_Data for analysis:_
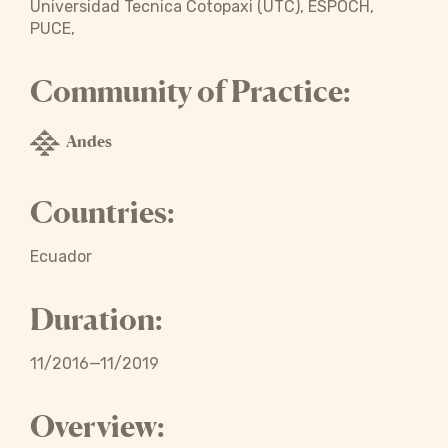
Universidad Tecnica Cotopaxi (UTC), ESPOCH,
PUCE,
Community of Practice:
Andes
Countries:
Ecuador
Duration:
11/2016—11/2019
Overview:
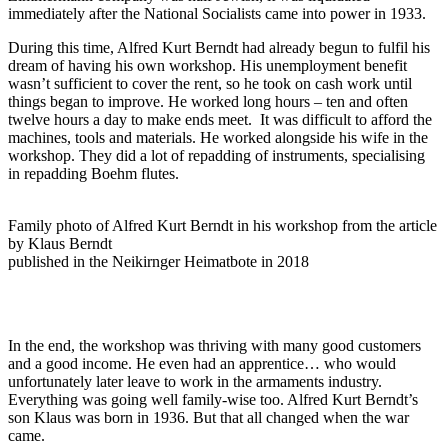
immediately after the National Socialists came into power in 1933.
During this time, Alfred Kurt Berndt had already begun to fulfil his
dream of having his own workshop. His unemployment benefit
wasn’t sufficient to cover the rent, so he took on cash work until
things began to improve. He worked long hours – ten and often
twelve hours a day to make ends meet. It was difficult to afford the
machines, tools and materials. He worked alongside his wife in the
workshop. They did a lot of repadding of instruments, specialising
in repadding Boehm flutes.
Family photo of Alfred Kurt Berndt in his workshop from the article
by Klaus Berndt
published in the Neikirnger Heimatbote in 2018
In the end, the workshop was thriving with many good customers
and a good income. He even had an apprentice… who would
unfortunately later leave to work in the armaments industry.
Everything was going well family-wise too. Alfred Kurt Berndt’s
son Klaus was born in 1936. But that all changed when the war
came.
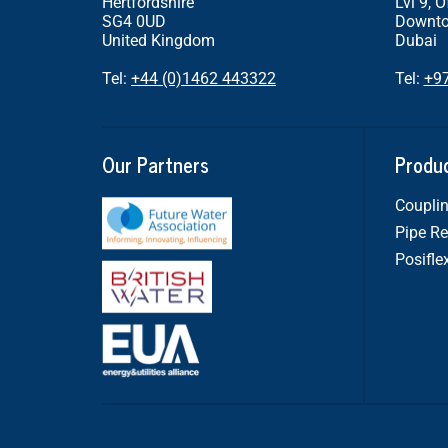
Hertfordshire
Lvl 9, O
SG4 0UD
Downto
United Kingdom
Dubai
Tel:
+44 (0)1462 443322
Tel:
+9
Our Partners
Produ
Couplin
Pipe Re
Posifle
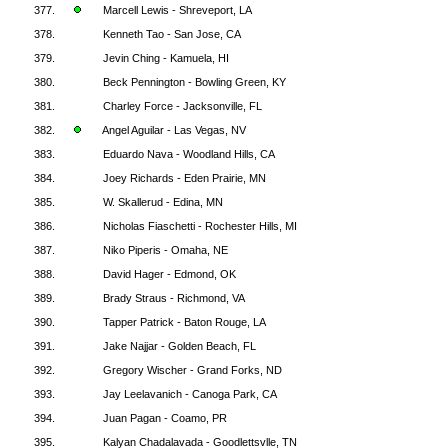
377.
Marcell Lewis - Shreveport, LA
378.
Kenneth Tao - San Jose, CA
379.
Jevin Ching - Kamuela, HI
380.
Beck Pennington - Bowling Green, KY
381.
Charley Force - Jacksonville, FL
382.
Angel Aguilar - Las Vegas, NV
383.
Eduardo Nava - Woodland Hills, CA
384.
Joey Richards - Eden Prairie, MN
385.
W. Skallerud - Edina, MN
386.
Nicholas Fiaschetti - Rochester Hills, MI
387.
Niko Piperis - Omaha, NE
388.
David Hager - Edmond, OK
389.
Brady Straus - Richmond, VA
390.
Tapper Patrick - Baton Rouge, LA
391.
Jake Najjar - Golden Beach, FL
392.
Gregory Wischer - Grand Forks, ND
393.
Jay Leelavanich - Canoga Park, CA
394.
Juan Pagan - Coamo, PR
395.
Kalyan Chadalavada - Goodlettsvlle, TN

_What you need to do:_ Examine the data above and state how many of its lines contain the word "Hills", with no further remarks.

_Response to this exercise:_ 2